La masse salariale de la LFP a explosé en deux ans
Le résumé du rapporteur de cette commission d’enquête, Michel Savin, s’est davantage concentré sur la LFP et les nombreuses interrogations qui la cernent depuis plusieurs mois, notamment depuis qu’elle est dirigée par un Vincent Labrune largement réélu à la tête de l’organisation mardi dernier. Ce dernier n’a d’ailleurs pas été interrogé ce jeudi matin. «Entre 2022 et 2024, entre la LFP et LFP Media, les effectifs sont passés de 77 à 137 CDI. Cette masse salariale a grimpé de 7 à 17 M€. Dans le même temps, il y a une forte diminution liée à la vente des droits TV. Autre constat, le salaire du président de la LFP a triplé à 1,2 M€ annuel à l’occasion de l’opération avec CVC, en plus de recevoir un bonus de 3 M€ (bonus auquel Vincent Labrune a depuis renoncé).» Labrune avait d’ailleurs été auditionné sur tous ces sujets en juin dernier. «Le football est un milieu où circule beaucoup d’argent mais s’agissant de la Ligue, nous parlons d’une association à loi 1901, chargée d’une mission de service public, ce qui pose quelques questions», interpelle le sénateur de l’Isère.

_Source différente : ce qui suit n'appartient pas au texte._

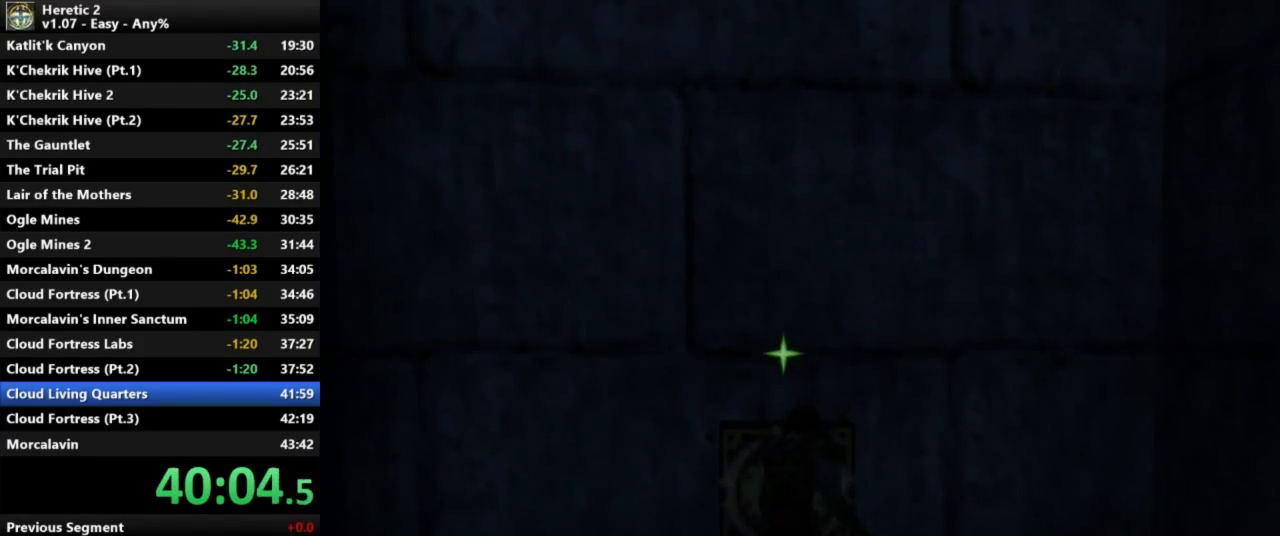
{"keys": [], "mouse": [], "events": []}
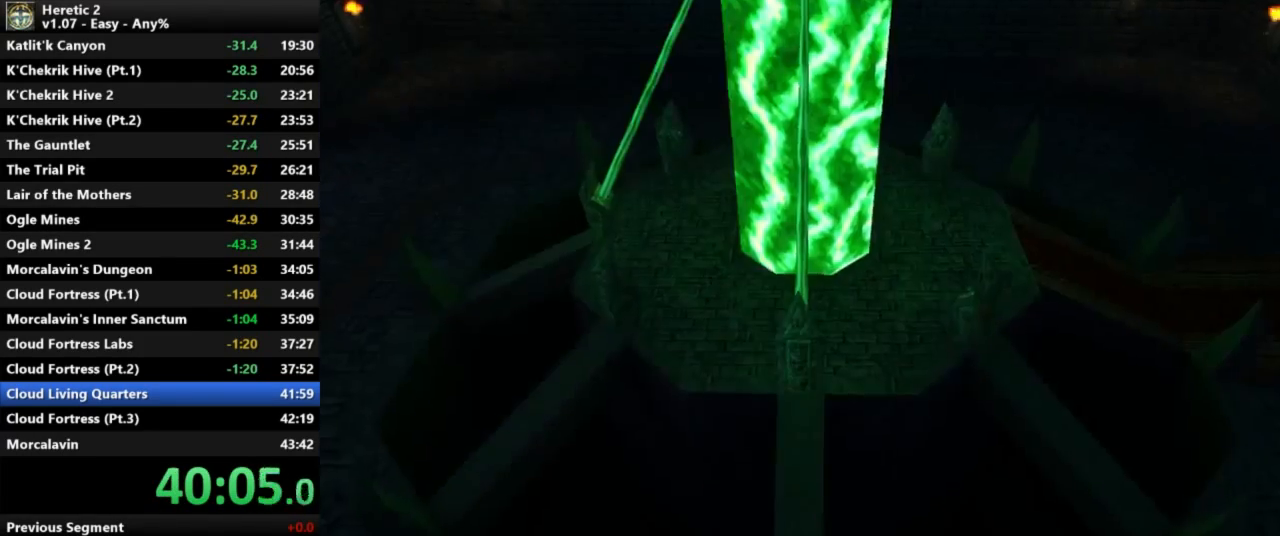
{"keys": [], "mouse": [], "events": []}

La fameuse surfacturation du salaire du patron de la LFP a d’ailleurs cessé depuis l’audition des dirigeants de CVC. En revanche, le nouveau siège à 131 M€ «très beau, de très belle qualité (sourire narquois du rapporteur) pèse sur les frais de fonctionnement de la ligue. Ceci nous interroge». De fait, un constat s’impose, «la Ligue doit rapidement engager des réformes de fonds sur sa gouvernance, sa transparence des décisions, son fonctionnement, son train de vie et sur les évolutions à mettre en place en lien avec le pouvoir politique (piratage, multipropriété). Il y a urgence à ce que le foot français arrête de vivre au-dessus de ses moyens et retrouve une gouvernance professionnelle.»
La commission d’enquête n’oublie pas les supporters
Enfin, un dernier sujet autour des supporters a été abordé. «Ils sont relativement peu écoutés, estime le sénateur Lafon. C’est pourquoi, nous continuons à les auditionner. Les supporters, c’est aussi l’expression des territoires. Nous tenons un championnat de France dont les clubs sont issus de leur territoire et y consacrent leur identité. À travers ce processus de financiarisation, il y a une confrontation, même une opposition.» Michel Savin lui emboîte le pas, citant le mouvement de contestation des supporters de Ligue 2 contre la diffusion des matchs le vendredi soir. «On ne construira rien contre les consommateurs et les supporters. La reprogrammation des matchs de Ligue 2 le vendredi sans aucune concertation aurait pu être évitée. Le départ des consommateurs pour du piratage destructif est également très préoccupant.» Le rapport publié dans un gros mois sera très piquant.